» What you are asked to do: State how many lines below hold the word "middle". Give that number and no other text.

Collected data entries
______________________________

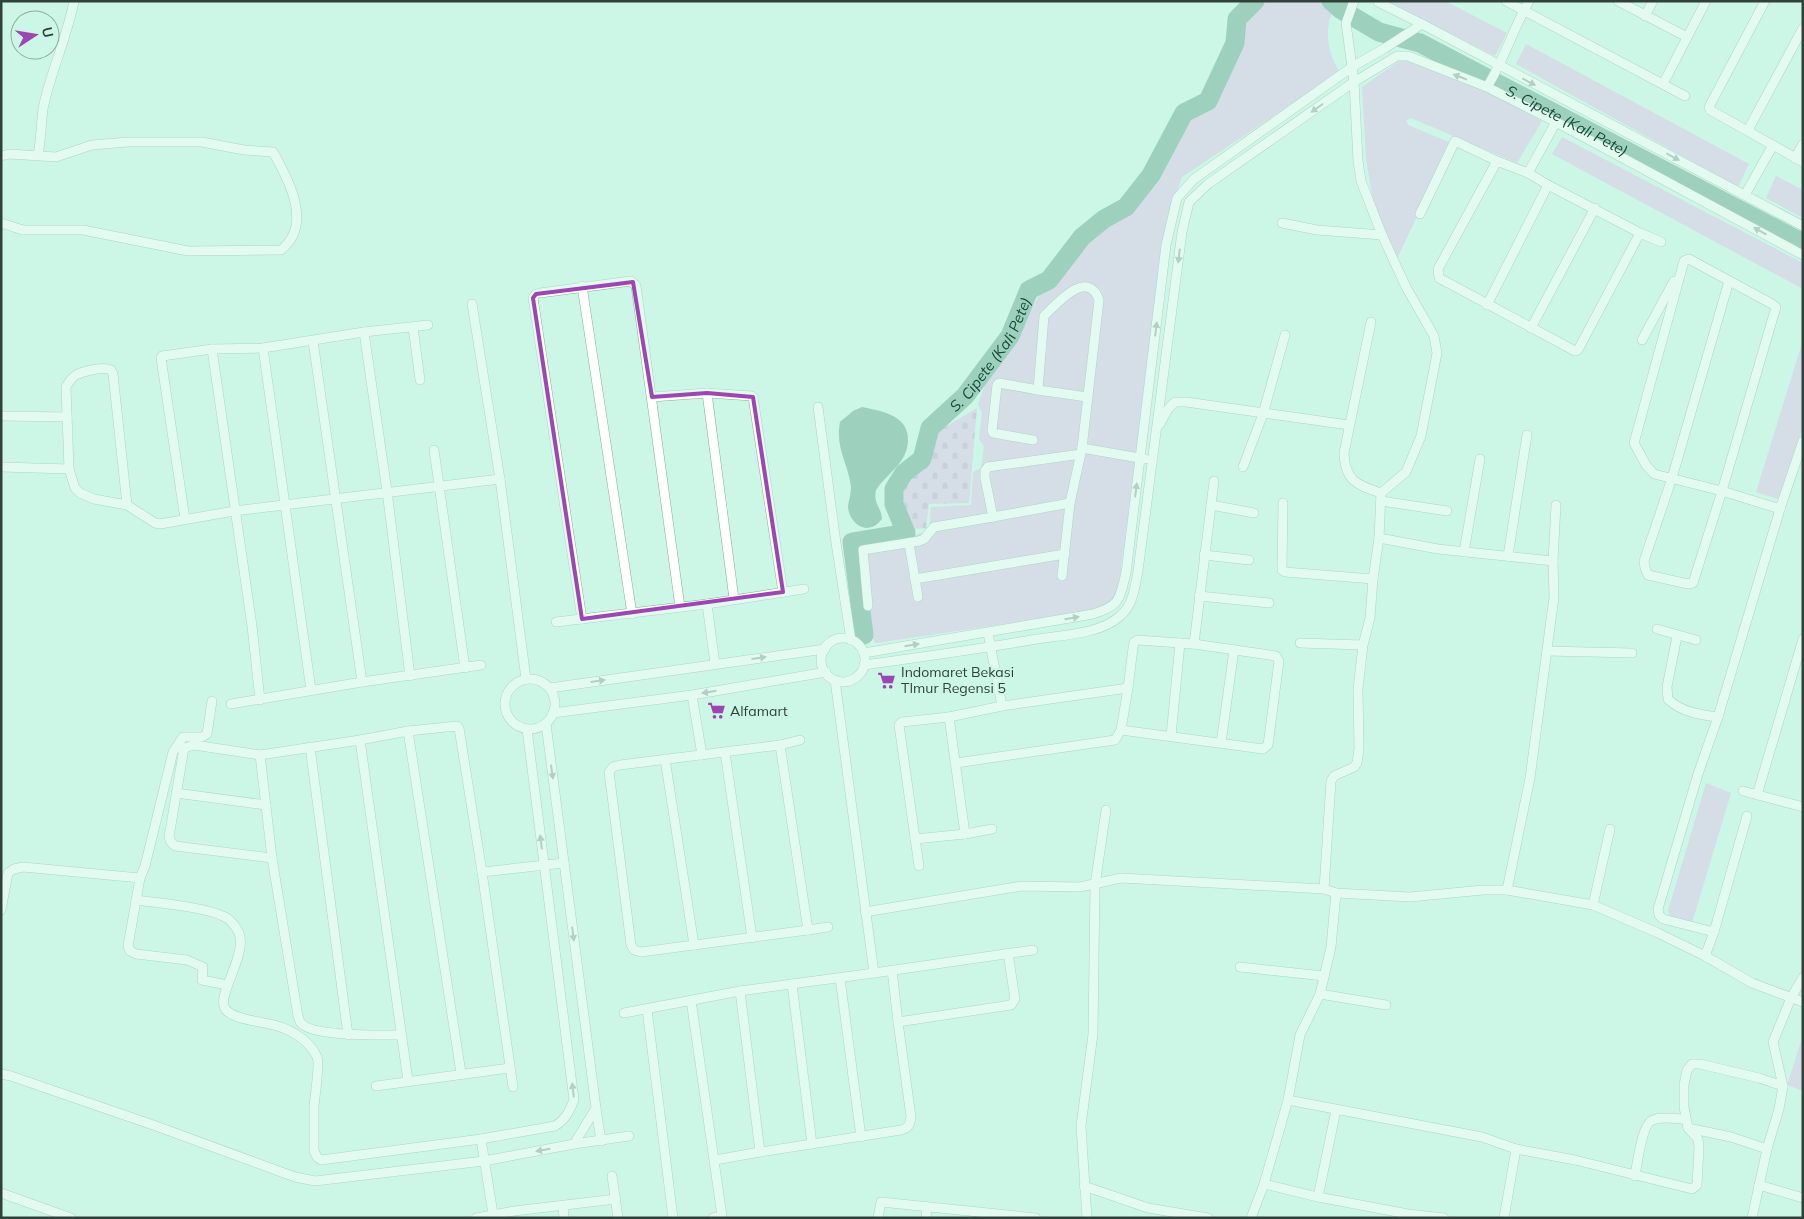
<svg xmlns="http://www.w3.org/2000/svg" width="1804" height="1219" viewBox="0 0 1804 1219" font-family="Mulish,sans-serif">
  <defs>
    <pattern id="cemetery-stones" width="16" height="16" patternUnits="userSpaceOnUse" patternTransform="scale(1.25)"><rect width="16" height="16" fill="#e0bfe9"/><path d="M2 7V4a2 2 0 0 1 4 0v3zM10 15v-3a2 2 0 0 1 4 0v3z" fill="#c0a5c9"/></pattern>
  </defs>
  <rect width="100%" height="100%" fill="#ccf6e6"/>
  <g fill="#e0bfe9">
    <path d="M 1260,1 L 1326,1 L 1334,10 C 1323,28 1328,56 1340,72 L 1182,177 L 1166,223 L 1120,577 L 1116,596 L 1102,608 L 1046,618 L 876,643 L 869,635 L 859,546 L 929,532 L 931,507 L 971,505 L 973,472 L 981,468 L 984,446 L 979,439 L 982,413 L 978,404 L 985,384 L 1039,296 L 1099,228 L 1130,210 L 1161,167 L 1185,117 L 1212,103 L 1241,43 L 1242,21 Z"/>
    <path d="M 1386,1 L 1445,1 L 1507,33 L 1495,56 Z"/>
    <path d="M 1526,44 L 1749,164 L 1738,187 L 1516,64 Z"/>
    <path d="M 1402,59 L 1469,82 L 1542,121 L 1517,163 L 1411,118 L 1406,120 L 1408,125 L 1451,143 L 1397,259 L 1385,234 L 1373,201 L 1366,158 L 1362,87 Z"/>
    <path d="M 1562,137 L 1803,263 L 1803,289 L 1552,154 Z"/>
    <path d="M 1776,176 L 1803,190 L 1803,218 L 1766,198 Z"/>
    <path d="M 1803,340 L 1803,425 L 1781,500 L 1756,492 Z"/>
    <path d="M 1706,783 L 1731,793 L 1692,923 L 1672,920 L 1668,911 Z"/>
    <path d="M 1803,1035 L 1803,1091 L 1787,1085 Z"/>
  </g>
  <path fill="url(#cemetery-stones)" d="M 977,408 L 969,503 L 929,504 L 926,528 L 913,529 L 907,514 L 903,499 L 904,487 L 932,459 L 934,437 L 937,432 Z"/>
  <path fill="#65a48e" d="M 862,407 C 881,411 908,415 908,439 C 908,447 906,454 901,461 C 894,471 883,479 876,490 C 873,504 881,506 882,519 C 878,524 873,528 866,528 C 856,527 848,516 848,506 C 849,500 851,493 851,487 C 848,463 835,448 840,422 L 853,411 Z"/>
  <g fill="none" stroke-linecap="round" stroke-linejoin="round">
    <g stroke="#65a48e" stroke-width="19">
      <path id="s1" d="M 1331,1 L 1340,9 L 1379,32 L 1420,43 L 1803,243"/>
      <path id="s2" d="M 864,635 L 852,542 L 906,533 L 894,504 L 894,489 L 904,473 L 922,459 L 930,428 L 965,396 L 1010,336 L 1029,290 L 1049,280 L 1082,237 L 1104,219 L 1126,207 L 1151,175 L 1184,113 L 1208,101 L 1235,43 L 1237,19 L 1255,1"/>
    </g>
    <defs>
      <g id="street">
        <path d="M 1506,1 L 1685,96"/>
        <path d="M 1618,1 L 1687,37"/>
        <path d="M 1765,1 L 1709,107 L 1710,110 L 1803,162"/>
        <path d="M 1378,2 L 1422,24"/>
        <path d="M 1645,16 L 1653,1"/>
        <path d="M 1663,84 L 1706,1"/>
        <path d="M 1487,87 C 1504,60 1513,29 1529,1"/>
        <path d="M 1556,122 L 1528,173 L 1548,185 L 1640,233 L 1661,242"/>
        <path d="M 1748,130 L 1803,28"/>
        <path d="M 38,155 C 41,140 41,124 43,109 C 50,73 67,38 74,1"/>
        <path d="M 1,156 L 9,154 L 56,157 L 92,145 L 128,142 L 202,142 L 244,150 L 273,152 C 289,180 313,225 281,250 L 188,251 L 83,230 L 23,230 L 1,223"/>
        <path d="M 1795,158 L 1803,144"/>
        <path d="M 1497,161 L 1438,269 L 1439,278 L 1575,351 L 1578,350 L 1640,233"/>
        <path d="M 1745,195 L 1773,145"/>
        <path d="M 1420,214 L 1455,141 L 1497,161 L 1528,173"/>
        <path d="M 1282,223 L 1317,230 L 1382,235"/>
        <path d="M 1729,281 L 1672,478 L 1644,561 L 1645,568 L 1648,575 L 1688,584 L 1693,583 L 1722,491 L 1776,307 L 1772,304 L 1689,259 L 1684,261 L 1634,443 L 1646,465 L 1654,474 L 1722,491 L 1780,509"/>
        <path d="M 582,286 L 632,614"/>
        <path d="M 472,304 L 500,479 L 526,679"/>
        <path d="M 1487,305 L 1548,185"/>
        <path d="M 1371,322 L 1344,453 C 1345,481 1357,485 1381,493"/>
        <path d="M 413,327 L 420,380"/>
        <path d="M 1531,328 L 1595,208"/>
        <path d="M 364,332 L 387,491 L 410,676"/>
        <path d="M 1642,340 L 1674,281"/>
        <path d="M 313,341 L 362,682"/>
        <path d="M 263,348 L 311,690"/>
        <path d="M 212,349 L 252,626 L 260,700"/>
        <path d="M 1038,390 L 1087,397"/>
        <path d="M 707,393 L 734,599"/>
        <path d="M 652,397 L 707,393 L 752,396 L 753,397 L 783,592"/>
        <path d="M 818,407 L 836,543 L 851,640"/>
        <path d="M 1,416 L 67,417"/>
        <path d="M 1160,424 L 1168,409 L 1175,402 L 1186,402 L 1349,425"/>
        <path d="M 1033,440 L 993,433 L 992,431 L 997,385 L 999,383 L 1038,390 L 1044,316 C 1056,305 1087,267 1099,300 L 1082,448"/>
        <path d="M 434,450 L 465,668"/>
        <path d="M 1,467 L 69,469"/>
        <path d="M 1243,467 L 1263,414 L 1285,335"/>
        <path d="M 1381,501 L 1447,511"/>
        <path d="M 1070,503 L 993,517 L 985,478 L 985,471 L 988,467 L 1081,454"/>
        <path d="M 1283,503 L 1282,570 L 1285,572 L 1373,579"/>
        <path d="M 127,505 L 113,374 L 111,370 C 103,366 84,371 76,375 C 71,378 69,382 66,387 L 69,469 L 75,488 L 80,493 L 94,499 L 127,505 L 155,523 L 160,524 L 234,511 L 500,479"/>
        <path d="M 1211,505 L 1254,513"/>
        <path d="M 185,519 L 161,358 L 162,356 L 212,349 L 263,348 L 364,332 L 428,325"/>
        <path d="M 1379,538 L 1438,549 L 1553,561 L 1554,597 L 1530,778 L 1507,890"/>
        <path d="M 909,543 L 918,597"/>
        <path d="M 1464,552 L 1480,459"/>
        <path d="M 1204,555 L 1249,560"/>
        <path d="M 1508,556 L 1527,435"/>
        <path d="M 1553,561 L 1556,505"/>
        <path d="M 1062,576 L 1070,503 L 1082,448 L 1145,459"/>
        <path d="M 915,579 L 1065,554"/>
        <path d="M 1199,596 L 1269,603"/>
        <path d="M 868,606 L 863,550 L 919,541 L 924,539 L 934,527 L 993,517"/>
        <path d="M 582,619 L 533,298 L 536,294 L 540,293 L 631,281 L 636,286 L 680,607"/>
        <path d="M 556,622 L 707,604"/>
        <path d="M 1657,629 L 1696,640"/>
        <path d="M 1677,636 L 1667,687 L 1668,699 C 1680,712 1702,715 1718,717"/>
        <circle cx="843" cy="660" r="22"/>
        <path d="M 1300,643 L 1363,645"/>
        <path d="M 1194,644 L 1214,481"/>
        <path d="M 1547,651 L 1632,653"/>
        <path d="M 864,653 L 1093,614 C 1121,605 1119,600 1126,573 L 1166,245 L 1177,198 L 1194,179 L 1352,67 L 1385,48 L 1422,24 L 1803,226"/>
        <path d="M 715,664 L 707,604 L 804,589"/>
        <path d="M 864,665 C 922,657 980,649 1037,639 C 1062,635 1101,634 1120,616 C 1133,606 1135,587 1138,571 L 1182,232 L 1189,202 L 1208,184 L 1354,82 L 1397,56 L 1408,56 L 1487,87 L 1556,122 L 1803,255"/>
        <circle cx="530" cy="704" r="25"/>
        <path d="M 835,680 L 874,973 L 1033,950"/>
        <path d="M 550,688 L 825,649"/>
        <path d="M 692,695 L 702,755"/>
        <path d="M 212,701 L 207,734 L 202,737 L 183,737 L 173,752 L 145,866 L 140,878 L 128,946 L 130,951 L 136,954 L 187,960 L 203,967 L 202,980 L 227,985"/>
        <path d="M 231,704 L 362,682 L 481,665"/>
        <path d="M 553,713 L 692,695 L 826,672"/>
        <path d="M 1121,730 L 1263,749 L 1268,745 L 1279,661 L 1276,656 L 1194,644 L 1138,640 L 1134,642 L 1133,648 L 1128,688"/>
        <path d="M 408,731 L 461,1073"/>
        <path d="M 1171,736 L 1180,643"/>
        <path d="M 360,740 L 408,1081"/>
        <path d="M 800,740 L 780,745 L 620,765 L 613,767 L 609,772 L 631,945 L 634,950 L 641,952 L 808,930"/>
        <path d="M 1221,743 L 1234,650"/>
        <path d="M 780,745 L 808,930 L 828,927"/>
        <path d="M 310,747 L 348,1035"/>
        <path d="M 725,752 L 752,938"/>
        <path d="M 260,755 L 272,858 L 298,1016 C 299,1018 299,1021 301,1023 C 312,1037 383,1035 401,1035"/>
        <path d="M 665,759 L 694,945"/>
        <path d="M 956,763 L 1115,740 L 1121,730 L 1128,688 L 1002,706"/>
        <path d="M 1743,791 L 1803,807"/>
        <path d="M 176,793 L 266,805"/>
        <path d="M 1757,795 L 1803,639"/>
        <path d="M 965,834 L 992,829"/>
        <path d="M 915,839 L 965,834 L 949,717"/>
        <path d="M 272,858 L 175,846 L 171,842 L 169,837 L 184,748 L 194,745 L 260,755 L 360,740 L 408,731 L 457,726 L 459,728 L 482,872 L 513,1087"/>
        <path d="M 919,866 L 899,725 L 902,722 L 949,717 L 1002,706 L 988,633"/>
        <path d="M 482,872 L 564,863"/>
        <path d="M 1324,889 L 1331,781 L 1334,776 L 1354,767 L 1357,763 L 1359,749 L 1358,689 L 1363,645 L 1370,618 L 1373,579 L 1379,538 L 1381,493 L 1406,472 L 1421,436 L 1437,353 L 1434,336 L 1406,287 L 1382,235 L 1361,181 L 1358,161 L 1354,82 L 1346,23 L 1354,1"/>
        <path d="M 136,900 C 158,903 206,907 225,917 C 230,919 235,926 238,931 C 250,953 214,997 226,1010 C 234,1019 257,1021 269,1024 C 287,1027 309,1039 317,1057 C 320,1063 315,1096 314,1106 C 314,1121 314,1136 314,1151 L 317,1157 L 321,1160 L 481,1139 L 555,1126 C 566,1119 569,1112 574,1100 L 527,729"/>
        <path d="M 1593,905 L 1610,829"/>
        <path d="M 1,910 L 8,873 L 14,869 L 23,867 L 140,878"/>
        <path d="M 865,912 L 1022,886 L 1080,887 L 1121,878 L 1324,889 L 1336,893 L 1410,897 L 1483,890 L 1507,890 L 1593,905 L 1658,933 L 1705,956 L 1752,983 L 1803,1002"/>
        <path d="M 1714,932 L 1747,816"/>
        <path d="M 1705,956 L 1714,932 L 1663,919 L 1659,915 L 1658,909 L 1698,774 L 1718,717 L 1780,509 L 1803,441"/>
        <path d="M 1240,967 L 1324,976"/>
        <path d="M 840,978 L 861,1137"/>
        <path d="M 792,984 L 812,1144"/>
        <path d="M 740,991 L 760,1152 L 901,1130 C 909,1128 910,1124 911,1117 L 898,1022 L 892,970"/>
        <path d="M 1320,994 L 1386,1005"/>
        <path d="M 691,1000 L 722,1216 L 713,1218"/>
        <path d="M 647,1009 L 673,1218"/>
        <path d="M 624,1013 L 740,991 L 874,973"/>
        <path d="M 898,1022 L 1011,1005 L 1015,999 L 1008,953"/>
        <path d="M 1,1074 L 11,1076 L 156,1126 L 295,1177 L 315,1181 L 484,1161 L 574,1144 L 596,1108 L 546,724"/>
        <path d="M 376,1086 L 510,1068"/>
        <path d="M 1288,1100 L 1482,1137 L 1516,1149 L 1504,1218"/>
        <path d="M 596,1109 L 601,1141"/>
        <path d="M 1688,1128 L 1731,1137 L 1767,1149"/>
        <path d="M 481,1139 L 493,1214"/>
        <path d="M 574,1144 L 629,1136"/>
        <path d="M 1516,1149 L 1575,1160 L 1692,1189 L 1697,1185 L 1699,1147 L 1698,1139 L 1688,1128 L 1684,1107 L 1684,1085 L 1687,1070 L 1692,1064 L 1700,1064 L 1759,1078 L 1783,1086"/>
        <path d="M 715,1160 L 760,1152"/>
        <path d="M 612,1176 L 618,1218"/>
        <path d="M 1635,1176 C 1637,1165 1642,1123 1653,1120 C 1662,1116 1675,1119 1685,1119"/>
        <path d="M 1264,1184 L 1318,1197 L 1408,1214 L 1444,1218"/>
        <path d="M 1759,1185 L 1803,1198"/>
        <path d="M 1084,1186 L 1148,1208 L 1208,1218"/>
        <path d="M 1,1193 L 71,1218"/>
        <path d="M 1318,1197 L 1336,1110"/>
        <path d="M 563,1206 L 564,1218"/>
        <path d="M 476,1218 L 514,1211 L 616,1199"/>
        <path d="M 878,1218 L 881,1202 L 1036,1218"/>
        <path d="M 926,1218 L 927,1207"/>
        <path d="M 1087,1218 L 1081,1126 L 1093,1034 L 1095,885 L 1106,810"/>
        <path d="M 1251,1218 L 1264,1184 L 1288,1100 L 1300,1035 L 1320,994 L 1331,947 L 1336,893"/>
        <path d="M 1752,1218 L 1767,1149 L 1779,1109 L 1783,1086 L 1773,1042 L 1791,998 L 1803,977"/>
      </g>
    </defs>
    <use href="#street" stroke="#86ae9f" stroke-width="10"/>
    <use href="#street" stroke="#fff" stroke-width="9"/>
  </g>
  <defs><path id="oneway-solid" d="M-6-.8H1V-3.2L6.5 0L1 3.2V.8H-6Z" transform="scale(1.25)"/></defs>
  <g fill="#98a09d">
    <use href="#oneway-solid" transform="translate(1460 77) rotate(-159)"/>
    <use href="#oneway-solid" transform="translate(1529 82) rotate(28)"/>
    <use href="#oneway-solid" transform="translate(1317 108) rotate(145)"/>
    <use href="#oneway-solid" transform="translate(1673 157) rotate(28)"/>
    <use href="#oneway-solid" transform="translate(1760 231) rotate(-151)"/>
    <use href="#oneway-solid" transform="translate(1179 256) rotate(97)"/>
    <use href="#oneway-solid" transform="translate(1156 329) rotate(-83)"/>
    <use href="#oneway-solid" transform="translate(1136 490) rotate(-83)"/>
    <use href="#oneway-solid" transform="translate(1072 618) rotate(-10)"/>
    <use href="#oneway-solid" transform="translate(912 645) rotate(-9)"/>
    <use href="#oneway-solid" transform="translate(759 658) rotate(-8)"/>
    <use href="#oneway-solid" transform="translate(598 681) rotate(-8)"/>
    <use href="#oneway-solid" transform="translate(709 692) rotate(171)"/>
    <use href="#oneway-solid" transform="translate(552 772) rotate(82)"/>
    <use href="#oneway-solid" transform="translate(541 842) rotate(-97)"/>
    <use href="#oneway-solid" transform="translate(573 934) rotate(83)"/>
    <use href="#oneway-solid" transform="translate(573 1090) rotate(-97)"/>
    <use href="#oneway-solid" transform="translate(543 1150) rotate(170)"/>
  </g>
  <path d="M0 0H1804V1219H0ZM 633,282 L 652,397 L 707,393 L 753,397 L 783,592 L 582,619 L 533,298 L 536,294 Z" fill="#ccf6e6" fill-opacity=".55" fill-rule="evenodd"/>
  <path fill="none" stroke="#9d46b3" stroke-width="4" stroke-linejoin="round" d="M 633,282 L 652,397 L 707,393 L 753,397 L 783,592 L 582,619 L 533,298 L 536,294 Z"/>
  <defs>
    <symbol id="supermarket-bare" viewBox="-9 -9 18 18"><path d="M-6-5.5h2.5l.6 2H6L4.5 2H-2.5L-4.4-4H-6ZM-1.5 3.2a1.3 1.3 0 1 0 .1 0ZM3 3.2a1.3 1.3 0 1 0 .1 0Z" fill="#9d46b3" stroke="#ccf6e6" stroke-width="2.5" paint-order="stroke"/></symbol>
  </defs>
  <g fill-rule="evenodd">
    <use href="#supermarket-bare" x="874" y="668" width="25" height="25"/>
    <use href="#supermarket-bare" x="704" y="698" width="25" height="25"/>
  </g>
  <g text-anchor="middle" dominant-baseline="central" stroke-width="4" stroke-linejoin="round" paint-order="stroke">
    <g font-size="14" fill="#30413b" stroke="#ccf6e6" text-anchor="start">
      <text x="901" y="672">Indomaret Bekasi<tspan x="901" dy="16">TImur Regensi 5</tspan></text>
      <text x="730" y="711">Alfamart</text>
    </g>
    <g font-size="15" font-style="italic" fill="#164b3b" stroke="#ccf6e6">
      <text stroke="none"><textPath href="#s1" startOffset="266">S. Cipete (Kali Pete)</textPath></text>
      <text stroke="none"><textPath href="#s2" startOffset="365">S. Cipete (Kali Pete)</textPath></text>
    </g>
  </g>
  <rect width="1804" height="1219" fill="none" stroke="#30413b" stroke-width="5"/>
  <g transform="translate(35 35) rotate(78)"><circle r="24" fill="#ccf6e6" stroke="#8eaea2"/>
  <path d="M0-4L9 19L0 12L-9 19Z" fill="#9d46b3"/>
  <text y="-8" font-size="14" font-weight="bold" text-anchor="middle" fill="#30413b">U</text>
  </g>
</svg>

______________________________

» Solution: 2